西田:ポジションが足りなくてイス取りゲームになっている現状だと、好きな研究を自分の仕事にするのはなかなか難しいですね。
大学教授のかたわら、ベンチャー企業にも参画
金丸:日本には国立大学が86校あり、ほとんどが総合大学です。さらには私立大学も多数あります。
西田:少子化によって定員割れを起こす大学もあって、今や「大学全入時代」といわれていますね。
金丸:これは日本全体にいえると思いますが、「デザインする」という考え方がないんですよね。文部科学省にも大学内にも「これくらいのリソースを、この分野に投下する」というポートフォリオがなくて、前例踏襲になっている。
西田:まだ実績がないけれど成長が予想される分野に集中的にお金をつぎ込むというのは、日本では簡単ではないですね。
金丸:それに、大学や学部という枠の外に出ていく研究者が少なくて、みんな目線が内に向いているんです。私は国立大学改革にも携わっていますが、「○○大学の××先生と一緒に研究されたほうがいいんじゃないですか?」と声をかけると、「えっ!?そうなんですか。紹介してください」と言われます。つまり、横のつながりがないんだなと。
西田:ポスドクの問題も、研究の分野だけが頑張ればどうにかなる、というものではありません。ポスドクは終身雇用とはそぐわない立場ですが、社会全体としては終身雇用体制が敷かれているから、その後のポストがないまま閉じ込められてしまう。
金丸:研究者の待遇って、決して良くないですよね。
西田:一様に高くなくてもいいと思いますが、成果なり、実力なりに応じて評価する仕組みには必ずしもなっていないですね。
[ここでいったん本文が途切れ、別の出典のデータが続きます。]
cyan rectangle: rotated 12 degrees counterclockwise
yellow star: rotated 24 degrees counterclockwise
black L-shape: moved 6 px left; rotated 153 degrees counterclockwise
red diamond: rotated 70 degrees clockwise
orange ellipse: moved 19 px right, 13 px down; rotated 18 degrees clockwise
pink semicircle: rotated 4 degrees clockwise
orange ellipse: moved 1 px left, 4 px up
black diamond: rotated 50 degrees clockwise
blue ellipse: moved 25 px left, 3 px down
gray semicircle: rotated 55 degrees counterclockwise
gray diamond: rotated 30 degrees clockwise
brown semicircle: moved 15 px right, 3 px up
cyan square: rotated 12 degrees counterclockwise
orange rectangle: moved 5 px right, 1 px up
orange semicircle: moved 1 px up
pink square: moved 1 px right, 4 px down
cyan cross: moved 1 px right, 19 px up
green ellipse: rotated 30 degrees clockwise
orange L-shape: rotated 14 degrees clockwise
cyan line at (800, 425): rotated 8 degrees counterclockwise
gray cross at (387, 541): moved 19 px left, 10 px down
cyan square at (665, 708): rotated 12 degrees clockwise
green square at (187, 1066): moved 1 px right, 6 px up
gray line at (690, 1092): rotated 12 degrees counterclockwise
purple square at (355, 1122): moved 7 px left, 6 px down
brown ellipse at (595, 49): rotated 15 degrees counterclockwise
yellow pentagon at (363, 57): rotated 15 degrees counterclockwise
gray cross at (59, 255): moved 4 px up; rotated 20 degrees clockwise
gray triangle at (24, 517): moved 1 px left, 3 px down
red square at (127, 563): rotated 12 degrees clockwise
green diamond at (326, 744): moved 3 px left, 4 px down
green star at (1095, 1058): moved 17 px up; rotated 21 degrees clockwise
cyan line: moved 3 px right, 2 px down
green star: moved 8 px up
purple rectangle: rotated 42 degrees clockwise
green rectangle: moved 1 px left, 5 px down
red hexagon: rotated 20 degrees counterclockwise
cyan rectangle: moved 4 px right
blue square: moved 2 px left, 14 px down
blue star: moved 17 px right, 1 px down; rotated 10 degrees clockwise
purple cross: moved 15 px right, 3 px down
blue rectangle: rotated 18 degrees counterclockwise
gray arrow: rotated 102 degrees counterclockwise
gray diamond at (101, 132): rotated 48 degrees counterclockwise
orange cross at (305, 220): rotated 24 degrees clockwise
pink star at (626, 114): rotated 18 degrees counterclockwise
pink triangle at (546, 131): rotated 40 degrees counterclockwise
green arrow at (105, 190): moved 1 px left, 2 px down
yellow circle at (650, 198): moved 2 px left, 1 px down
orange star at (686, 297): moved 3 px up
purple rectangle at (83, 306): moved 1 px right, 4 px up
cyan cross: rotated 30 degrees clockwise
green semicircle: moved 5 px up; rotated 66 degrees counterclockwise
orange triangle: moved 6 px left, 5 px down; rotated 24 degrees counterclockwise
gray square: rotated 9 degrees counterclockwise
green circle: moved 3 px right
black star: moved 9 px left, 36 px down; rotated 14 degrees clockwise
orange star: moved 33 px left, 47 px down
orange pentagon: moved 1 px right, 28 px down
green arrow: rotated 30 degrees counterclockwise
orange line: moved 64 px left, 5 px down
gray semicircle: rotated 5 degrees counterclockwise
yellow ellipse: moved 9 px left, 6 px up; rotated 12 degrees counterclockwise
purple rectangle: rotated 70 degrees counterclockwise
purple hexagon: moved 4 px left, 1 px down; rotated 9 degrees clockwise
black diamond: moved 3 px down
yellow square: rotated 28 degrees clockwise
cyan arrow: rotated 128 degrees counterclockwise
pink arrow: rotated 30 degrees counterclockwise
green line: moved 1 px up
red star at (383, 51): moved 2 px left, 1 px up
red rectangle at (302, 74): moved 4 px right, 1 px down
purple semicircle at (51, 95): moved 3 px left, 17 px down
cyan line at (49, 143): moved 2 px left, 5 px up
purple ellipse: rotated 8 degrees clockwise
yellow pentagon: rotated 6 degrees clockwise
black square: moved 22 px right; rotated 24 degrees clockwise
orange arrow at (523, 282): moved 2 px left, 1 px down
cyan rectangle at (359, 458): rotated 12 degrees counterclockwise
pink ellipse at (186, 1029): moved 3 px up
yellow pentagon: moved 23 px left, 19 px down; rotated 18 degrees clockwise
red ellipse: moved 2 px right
金丸:地方に就職先がないということを考えると、多くの大学がもっと起業に力を入れるべきだと思います。その点、西田さんは大学教授でありながら、ベンチャー企業の一員でもいらっしゃいますよね。
西田:「バイオパレット」というバイオ系のベンチャー企業ですが、神戸大学に科学技術イノベーション研究科があったおかげで起業できました。技術研究だけでなく、ビジネス化までをミッションとしているので、通常の大学にはあまりいない、経営や金融業界出身の方々が教員として在籍していて、会社設立から資金調達まで支えてもらうことができました。
金丸:以前、MIT(マサチューセッツ工科大学)の教授に会ったとき、所属先がずらーっと書いてある名刺を渡されました。それぞれ所属先の説明をされたんですが、自分の教え子の中でも優秀な学生にベンチャー企業を任せていました。しかも、ちゃっかり自分も投資しているんです(笑)。たとえば国防予算を国からもらって研究し、その研究で生まれた成果を民に出すため、教え子がスタートアップを立ち上げる。こんなことを日本でやったら、「利益相反だ!」とめちゃくちゃたたかれますが。
西田:そうですね(笑)。私は、利益相反には相当気を使っていますから。
金丸:良かった。安心してお話を聞けます(笑)。
西田:やはり大学教員としての私と、民間企業であるバイオパレットの私が曖昧に混ざってしまうのは良くないので。といっても、研究者としては同じ西田敬二なので、難しい状況も出てきますよ。たとえば大学の研究で得た特許を会社にライセンスするようなときは、私はタッチせずに、大学と会社の担当者との間で詰めてもらいます。